Le même principe de remodelage mental est à l’œuvre pour l’apprentissage du langage. Contrairement aux idées reçues, un très jeune enfant distingue plus de subtilités phonétiques qu’un enfant plus âgé. Anne Christophe explique (dans cette conférence) qu’à mesure que les enfants apprennent une langue, ils cessent de prêter attention aux phonèmes non pertinents dans cette langue jusqu’à ne plus pouvoir les distinguer. Apprendre une langue c’est donc à la fois ajouter et éliminer des facultés dans notre cerveau. Une langue n’est certes pas ce qu’on appelle une « invention technologique » mais ce processus de recyclage neuronal semble à l’oeuvre chaque fois qu’on acquiert une nouvelle faculté. On a mis en évidence par exemple un lien inattendu entre les ressources cérébrales utilisées pour calculer et celles dédiées à l’évaluation des distances. En étudiant les saccades involontaires des yeux, Stanislas Dehaene a découvert qu’une addition déplace notre attention spatiale vers la droite, et une soustraction vers la gauche, d’une distance proportionnelle aux quantités. On peut donc raisonnablement penser qu’à chaque fois qu’on apprend un nouveau savoir-faire (conduire une voiture, faire du ski, réparer un moteur, jouer aux échecs…), on modifie légèrement l’organisation interne de notre cerveau et que cette réorganisation influence à son tour nos comportements, nos capacités d’apprentissage etc.

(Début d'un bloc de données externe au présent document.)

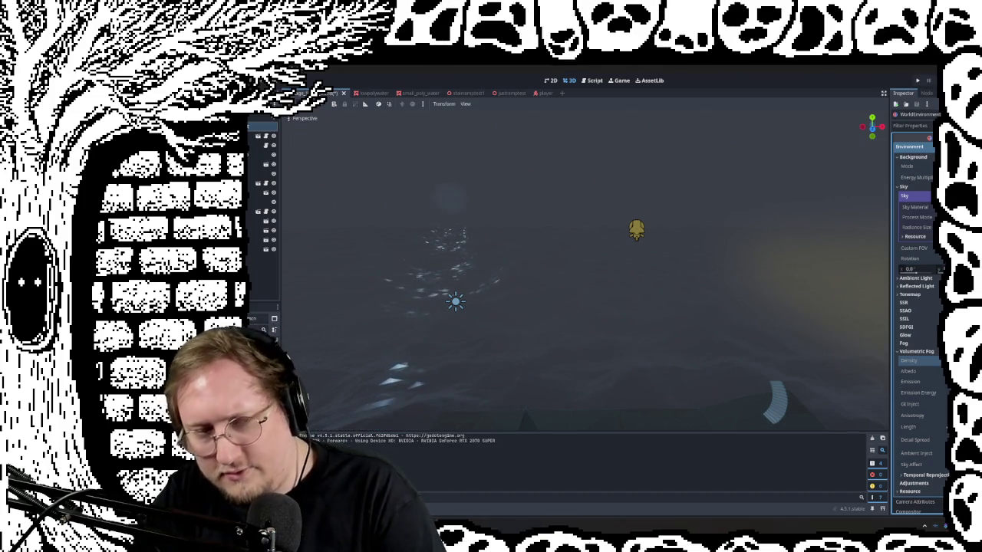
middle_drag(583, 291, 616, 330)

A l’échelle de notre évolution biologique, la technologie a donc bel et bien contribué à notre construction neuronale et génétique. D’une certaine manière, nous sommes en partie le fruit biologique de nos propres inventions! Un bel exemple de bootstrapping qui m’amène à essayer de pousser cette idée un cran plus loin. Dawkins (que j’apprécie assez modérément par ailleurs) compare les organismes vivants aux véhicules de « gènes égoïstes » dont les plus réussis se diffusent en grand nombre. Ne pourrait-on pas de la même façon envisager l’espèce humaine comme l’incarnation du « progrès technologique », sorte de mème nous utilisant comme véhicule pratique pour se déployer le plus possible? Bien sûr, chaque société conserve la liberté de renoncer ou de contrôler ses avancées technologiques en fonction de ses croyances culturelles ou morales. Mais ce libre-arbitre n’a de sens qu’à court terme. L’histoire de l’humanité semble montrer qu’à l’échelle de plusieurs siècles, toutes les technologies accessibles finissent par se déployer au maximum de leur puissance, exactement comme les molécules de gaz finissent statistiquement par occuper tout l’espace qui leur est offert quelle que soit la nature du gaz. Nous serions comme des molécules de gaz, à la fois capables de contrôler notre lendemain mais incapables de résister à la longue à une forme de déterminisme technologique. Tôt ou tard, l’intégralité des avancées technologiques disponibles s’imposent à nous, quelles qu’en soient les conséquences. Dans cette perspective l’homme ne serait-il plus qu’un pur artefact de la technologie?